Comment removed based on user account deletion
NetBSD has a SYN cache instead of using SYN cookies to deal with SYN flood attacks. The difference may be enough to prevent the attack on the SYN cookie mechanism from working. The differences are discussed in this article, which I'll admit up front that I have not read.
If you set up a state-based firewall that limits the number of SYN requests in a given second and drops the rest, I believe that will greatly reduce if not eliminate the threat.
I renamed the win.com file in Windows 3.x to be lose.com instead. Then you got the esthetically satisfying possibility:
C>win
Bad command or file name
C>lose
Starting Microsoft Windows
Then again, I was already sick of Windows at 3.0, having tried Windows 1, Windows 2, Windows 286, and Windows 386, and hated them all for being so stupid and unreliable. The first version of Windows that I almost liked was the one in OS/2 2.0, because you could run several instances of them and kill them if they didn't actually kill themselves.
Incidentally, the shareware graphical shell Aporia gave a sort of Windows 95 look to Windows 386 in the late 1980s (before Windows 3.0). It had icons for tools, drag+drop worked, there was a trashcan, and so forth. I wonder what happened to it...
Those who can make you believe absurdities can make you commit atrocities. - Voltaire
TCP is a stateful protocol. Each connection consumes resources (memory, timers, etc.) for keeping track of the connection state. Denial of service attacks used to attack the handshake phase by starting the handshake without ever finishing it. That's called SYN-flooding. SYN cookies were invented to defend against that. A lot of work has been done to make sure that computers which don't complete the handshake can't bog down a server. The rationale behind this bias is that those types of attacks can be performed with spoofed packets, which makes the attackers hard to catch, so you must defend against these attacks.
The new attack completes the handshake and then does things which consume an extraordinary amount of resources in the TCP stack of the victim. Apparently all TCP stacks are much too trusting in one way or another if the remote computer completes the TCP handshake.
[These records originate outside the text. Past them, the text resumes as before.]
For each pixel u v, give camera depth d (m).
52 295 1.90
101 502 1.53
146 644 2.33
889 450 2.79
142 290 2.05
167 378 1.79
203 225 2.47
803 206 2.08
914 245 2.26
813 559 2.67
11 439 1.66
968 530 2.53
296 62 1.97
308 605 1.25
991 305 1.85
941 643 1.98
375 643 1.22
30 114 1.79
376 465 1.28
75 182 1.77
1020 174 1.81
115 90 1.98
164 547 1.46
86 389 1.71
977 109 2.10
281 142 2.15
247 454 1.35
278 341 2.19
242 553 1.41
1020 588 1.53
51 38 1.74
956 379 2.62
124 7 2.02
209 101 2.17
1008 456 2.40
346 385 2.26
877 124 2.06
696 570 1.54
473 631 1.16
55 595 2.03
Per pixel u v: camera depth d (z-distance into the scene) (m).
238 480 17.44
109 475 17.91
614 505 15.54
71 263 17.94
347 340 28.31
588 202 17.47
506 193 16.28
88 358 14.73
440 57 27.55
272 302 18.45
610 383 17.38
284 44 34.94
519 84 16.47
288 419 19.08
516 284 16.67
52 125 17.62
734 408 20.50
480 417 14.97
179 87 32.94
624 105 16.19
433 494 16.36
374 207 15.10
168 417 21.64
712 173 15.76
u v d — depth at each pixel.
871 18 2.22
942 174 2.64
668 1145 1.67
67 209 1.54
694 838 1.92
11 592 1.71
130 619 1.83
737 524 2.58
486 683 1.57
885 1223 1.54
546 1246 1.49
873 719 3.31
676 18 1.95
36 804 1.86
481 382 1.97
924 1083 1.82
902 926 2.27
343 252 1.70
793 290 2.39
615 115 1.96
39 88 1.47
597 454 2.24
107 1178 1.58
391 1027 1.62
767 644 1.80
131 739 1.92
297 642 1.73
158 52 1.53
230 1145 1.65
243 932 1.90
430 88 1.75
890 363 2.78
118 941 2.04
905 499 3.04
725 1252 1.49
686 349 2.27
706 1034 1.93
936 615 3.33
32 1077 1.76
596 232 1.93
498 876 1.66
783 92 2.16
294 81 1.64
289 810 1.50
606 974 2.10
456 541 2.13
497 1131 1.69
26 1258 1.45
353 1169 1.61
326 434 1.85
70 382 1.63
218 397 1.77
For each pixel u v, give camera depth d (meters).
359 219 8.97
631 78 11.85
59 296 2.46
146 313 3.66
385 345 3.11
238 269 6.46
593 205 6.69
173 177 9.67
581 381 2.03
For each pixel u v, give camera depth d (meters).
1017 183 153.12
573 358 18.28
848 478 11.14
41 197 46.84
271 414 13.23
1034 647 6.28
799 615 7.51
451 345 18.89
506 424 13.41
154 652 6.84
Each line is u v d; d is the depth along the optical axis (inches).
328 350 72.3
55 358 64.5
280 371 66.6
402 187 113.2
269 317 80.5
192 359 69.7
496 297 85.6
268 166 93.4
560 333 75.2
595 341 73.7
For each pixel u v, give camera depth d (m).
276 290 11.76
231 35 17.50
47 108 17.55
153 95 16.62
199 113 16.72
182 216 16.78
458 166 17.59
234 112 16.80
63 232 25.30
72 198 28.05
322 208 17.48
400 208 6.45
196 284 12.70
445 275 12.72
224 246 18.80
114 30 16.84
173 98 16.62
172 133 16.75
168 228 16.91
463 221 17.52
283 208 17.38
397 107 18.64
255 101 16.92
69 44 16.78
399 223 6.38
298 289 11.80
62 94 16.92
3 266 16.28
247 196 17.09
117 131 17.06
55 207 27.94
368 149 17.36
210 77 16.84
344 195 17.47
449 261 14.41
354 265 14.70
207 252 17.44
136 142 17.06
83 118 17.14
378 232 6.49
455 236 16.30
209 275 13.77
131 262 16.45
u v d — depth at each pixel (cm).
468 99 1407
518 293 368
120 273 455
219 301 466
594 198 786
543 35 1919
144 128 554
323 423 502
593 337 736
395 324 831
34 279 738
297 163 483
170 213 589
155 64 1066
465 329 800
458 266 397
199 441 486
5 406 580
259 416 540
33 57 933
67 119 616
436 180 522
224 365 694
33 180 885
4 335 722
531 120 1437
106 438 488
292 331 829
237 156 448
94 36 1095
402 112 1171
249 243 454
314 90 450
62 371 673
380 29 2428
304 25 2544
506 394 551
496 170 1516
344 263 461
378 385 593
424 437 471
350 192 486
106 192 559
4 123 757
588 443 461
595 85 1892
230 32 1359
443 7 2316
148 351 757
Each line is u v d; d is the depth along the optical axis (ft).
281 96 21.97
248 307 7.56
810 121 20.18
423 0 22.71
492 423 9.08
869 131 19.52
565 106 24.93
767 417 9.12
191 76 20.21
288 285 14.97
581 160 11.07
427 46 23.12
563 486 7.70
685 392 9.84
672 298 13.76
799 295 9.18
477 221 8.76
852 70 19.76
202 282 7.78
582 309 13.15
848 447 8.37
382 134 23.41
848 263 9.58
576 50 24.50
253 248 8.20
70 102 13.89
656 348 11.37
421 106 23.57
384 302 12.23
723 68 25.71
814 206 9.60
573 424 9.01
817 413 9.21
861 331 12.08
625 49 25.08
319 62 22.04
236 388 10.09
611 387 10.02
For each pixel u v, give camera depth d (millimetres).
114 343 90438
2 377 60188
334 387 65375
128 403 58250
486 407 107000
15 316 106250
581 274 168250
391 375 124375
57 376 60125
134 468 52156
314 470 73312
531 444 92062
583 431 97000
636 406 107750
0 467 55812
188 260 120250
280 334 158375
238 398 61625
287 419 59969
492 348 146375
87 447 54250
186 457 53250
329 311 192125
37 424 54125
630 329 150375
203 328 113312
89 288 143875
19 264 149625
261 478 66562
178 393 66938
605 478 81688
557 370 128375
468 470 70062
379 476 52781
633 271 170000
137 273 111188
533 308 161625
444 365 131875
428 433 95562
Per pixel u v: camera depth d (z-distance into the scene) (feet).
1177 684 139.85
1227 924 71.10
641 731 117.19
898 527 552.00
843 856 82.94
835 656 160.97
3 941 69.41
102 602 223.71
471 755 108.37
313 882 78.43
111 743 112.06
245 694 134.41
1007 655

The researchers have written a port scanner which tracks connections with very little overhead. While researching that application, they came across odd behavior in target machines and even found comments in TCP stack source code which hinted at possible resource problems in certain situations. They proceeded to craft attacks to trigger exactly these problems and found that they could easily bring down machines. Some of the consumed resources are so critical that their exhaustion causes other parts of the OS to fail in ways which can only be corrected by a reboot.